Charter ist der zweitgrößte Kabelnetzbetreiber der USA und gehört mit 21 Prozent mehrheitlich dem größten Aktionär Liberty Broadband. Liberty Global besitzt mit Unitymedia den zweitgrößten Kabelnetzbetreiber in Deutschland. Charter Communications erhielt erst im April 2016 die Freigabe für den Kauf von Time Warner Cable für 55 Milliarden US-Dollar.

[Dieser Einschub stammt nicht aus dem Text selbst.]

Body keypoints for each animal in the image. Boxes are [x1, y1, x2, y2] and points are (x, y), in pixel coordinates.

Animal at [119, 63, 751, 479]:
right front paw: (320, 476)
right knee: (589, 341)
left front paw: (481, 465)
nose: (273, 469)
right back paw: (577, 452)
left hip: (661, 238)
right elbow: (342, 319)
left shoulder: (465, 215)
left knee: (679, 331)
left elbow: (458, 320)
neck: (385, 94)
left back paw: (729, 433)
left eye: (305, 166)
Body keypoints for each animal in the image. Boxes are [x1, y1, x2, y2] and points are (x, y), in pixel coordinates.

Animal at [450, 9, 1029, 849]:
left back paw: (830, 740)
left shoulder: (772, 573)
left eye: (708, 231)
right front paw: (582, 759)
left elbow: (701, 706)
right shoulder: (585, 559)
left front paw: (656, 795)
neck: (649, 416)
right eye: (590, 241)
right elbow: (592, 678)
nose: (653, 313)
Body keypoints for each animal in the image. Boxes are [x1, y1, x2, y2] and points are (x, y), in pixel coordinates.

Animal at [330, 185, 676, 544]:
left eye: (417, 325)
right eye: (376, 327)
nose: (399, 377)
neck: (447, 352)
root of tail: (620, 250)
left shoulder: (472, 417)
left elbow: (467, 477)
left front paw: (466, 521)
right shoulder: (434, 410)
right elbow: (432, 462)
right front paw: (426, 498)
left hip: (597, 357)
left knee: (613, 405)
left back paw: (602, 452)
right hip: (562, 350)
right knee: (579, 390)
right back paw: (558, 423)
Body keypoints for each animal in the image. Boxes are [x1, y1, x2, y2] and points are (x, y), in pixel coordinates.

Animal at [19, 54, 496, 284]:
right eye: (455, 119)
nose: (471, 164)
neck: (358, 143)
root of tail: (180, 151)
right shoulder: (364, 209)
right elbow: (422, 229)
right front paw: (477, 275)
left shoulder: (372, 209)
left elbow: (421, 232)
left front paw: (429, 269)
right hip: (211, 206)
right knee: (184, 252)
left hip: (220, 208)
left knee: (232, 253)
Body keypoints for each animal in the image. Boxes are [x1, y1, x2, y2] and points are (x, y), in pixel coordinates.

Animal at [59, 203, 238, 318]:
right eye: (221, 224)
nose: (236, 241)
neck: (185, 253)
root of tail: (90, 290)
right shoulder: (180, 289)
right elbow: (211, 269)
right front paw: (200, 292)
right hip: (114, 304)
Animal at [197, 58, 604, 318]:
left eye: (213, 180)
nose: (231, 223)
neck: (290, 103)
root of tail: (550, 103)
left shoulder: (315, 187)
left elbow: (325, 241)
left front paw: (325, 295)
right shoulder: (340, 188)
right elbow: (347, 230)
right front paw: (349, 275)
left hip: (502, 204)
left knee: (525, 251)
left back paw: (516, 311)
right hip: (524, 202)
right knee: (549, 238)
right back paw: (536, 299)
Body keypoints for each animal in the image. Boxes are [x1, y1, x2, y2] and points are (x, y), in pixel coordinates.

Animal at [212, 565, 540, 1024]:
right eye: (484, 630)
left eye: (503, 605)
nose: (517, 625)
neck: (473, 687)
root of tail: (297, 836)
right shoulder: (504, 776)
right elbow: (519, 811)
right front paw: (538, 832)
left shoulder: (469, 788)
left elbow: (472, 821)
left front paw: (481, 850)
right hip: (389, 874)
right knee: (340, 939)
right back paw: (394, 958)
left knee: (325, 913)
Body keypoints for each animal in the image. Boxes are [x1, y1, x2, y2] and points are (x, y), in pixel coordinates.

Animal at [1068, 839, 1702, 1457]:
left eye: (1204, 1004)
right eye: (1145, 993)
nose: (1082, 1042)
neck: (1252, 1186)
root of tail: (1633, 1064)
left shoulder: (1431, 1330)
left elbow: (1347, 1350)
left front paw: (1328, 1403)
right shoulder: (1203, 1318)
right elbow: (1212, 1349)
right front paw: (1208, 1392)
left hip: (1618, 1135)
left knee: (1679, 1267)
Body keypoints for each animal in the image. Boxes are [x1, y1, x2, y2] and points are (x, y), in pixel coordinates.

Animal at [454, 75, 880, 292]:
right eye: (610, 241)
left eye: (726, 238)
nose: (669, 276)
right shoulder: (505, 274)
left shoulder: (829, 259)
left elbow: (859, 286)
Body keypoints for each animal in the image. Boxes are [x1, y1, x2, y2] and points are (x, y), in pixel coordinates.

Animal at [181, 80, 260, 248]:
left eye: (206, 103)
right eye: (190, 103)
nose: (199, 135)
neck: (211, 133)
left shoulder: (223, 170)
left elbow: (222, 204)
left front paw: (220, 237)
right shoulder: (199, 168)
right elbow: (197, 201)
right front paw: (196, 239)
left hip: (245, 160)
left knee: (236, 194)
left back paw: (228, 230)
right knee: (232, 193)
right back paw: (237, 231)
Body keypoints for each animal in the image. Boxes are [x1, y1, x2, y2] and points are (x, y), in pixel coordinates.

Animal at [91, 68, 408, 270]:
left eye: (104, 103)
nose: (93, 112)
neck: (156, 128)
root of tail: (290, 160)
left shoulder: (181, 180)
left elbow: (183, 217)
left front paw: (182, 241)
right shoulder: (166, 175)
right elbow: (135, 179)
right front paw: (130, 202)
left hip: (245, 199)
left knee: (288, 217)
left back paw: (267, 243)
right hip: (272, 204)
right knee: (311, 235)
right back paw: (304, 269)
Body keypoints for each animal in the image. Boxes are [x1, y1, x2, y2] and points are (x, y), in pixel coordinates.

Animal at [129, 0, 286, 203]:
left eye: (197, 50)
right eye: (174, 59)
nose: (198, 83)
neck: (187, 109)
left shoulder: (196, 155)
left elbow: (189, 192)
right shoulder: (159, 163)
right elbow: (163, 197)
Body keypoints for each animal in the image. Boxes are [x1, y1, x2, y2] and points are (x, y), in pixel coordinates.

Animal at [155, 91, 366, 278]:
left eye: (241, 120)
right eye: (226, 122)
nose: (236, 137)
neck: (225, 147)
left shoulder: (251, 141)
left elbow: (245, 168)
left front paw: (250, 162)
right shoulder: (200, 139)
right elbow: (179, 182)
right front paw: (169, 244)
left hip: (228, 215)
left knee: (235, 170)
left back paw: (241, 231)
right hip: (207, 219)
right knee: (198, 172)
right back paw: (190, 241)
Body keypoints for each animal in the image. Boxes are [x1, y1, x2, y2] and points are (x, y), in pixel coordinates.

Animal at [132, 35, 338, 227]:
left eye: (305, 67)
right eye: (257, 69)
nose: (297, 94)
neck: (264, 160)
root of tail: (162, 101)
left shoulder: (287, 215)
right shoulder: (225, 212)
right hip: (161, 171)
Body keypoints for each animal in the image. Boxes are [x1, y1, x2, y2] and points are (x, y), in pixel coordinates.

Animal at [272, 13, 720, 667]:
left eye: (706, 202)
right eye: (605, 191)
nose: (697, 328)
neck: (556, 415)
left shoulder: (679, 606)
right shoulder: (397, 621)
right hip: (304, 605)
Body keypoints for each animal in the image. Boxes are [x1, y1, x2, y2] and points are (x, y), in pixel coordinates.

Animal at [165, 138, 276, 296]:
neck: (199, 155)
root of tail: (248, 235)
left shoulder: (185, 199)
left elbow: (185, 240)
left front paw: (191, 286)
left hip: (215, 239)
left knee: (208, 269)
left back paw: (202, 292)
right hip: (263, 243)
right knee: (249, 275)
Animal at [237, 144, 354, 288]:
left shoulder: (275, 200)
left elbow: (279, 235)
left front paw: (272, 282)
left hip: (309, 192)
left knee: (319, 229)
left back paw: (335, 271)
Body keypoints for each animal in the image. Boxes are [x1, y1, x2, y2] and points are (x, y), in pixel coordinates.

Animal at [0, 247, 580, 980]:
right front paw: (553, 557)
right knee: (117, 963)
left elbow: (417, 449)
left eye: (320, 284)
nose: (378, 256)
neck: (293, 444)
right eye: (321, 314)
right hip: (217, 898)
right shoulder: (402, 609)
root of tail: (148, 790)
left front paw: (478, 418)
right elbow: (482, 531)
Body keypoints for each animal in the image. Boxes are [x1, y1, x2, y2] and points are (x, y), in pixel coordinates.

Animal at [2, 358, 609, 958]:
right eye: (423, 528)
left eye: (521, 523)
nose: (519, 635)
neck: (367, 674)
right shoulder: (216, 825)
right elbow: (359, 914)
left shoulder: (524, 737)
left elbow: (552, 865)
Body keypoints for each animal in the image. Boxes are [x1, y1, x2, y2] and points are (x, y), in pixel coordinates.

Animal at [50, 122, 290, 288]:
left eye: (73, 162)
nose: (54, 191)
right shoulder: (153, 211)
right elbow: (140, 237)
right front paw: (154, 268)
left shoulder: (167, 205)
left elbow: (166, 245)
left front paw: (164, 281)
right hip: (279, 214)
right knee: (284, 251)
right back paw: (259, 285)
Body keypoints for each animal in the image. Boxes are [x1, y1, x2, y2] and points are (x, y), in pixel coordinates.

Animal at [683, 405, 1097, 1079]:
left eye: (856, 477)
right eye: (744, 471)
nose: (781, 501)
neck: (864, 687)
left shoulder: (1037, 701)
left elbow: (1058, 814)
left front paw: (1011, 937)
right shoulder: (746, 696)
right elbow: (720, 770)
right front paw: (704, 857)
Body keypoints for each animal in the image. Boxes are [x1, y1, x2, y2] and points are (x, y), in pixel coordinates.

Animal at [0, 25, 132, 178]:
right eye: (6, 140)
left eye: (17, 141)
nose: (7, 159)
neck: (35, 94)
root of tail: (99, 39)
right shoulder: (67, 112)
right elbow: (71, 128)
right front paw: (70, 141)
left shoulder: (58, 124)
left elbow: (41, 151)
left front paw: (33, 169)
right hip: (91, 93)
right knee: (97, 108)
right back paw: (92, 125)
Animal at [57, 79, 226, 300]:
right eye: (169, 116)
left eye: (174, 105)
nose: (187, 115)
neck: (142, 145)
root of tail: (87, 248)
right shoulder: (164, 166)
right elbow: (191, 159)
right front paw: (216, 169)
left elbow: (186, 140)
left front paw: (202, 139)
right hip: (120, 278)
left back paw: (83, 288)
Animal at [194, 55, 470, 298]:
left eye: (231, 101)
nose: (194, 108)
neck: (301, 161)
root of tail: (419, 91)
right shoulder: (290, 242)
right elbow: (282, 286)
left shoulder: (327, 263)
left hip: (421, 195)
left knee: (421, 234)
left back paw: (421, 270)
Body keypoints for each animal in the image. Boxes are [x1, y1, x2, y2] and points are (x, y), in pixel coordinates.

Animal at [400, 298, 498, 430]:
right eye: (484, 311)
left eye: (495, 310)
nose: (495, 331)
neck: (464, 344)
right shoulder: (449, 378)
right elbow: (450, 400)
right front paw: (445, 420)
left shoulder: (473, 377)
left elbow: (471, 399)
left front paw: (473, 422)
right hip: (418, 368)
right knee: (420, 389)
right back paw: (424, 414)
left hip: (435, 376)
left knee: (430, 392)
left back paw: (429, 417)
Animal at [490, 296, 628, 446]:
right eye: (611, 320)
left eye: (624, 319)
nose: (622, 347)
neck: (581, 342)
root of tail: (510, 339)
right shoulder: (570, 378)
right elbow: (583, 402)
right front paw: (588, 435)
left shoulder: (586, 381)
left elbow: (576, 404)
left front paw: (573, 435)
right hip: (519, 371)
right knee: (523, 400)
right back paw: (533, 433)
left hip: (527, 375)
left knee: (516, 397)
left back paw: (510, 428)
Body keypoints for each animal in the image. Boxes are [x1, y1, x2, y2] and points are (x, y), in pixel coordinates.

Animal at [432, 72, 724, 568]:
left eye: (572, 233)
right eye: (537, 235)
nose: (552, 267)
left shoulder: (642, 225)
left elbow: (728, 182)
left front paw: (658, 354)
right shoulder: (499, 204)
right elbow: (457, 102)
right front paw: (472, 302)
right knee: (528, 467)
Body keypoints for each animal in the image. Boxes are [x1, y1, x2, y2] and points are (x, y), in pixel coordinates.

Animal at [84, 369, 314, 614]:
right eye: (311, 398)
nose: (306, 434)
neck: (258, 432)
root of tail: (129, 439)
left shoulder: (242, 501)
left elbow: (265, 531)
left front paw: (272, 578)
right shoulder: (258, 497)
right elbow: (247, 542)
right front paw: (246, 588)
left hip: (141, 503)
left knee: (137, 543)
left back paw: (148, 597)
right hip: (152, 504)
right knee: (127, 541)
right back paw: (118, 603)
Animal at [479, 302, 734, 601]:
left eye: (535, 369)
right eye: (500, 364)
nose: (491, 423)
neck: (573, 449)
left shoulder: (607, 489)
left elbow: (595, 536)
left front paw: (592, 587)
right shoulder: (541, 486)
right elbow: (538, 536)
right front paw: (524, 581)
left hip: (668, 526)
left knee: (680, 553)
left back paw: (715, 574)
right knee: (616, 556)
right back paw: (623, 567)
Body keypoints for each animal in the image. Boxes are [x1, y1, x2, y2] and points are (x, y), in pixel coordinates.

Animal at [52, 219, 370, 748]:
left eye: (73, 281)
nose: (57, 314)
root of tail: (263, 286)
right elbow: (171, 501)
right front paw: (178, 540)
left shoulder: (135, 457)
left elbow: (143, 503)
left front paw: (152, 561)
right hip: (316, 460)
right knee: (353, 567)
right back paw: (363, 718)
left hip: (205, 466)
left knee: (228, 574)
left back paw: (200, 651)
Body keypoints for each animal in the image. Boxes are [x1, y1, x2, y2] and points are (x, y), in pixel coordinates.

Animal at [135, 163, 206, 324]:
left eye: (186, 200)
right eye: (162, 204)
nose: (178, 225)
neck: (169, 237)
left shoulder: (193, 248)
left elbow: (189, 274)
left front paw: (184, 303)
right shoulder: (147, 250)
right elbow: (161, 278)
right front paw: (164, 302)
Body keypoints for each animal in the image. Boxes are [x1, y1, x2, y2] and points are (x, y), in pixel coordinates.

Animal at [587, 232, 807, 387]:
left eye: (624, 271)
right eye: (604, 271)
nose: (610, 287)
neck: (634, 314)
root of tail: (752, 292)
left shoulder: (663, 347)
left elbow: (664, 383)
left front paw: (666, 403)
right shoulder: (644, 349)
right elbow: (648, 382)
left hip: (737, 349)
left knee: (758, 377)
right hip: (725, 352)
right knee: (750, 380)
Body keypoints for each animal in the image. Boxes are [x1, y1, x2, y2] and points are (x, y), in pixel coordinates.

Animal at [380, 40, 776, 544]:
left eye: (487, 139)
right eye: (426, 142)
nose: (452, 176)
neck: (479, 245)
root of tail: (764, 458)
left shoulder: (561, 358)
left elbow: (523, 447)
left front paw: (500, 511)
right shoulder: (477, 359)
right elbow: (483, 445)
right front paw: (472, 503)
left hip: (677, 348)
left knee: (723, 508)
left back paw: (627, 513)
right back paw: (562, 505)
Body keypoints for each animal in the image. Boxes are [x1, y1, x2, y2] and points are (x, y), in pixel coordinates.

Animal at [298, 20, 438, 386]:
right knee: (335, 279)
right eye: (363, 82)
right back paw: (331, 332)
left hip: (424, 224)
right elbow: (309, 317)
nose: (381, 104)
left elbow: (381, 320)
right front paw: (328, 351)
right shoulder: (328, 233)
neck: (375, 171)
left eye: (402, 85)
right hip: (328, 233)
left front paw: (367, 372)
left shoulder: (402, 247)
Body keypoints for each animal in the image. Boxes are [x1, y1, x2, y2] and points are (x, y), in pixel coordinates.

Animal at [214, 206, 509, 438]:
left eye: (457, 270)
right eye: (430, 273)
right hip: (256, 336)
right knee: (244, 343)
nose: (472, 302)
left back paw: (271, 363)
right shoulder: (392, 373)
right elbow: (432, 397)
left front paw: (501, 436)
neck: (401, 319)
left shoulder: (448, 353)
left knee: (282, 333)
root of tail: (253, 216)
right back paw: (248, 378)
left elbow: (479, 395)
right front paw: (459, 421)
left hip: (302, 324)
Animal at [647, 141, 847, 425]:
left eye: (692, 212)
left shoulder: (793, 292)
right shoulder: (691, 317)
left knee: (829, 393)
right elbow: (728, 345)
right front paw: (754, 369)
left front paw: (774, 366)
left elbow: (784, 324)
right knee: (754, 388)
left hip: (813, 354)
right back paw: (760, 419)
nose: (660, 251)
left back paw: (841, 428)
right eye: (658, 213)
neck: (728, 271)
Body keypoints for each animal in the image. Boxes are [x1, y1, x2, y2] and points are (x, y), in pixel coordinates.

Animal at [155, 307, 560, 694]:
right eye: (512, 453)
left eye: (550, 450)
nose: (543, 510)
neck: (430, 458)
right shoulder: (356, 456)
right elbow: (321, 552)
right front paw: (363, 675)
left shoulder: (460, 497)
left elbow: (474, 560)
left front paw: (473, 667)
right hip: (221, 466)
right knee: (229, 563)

In den USA hatte Altice die Netzbetreiber Cablevision Systems und Suddenlink Communications übernommen. Altice USA versorgt 4,6 Millionen Haushalte in 20 Bundesstaaten. Altice startet den Ausbau in den USA im kommenden Jahr und will ihn in fünf Jahren abschließen. Altice hatte erklärt, den TV-Kabelnetzstandard Docsis 3.1 zu überspringen und das Koaxialkabel durch Glasfaser ersetzen.

Wert von Charter Communications gestiegen

Die Charter-Aktie stieg zuletzt um 2,9 Prozent auf 400,90 US-Dollar, wodurch der Betreiber eine Marktkapitalisierung von rund 121 Milliarden US-Dollar hat. Zusammen mit den Schulden von 62,5 Milliarden US-Dollar könnte der Kaufpreis bei über 185 Milliarden US-Dollar liegen.

Nachdem Charter Communications eine Fusion mit Sprint abgelehnt hatte, plante Sprint laut einem Medienbericht ein direktes Angebot für den Kabelnetzbetreiber.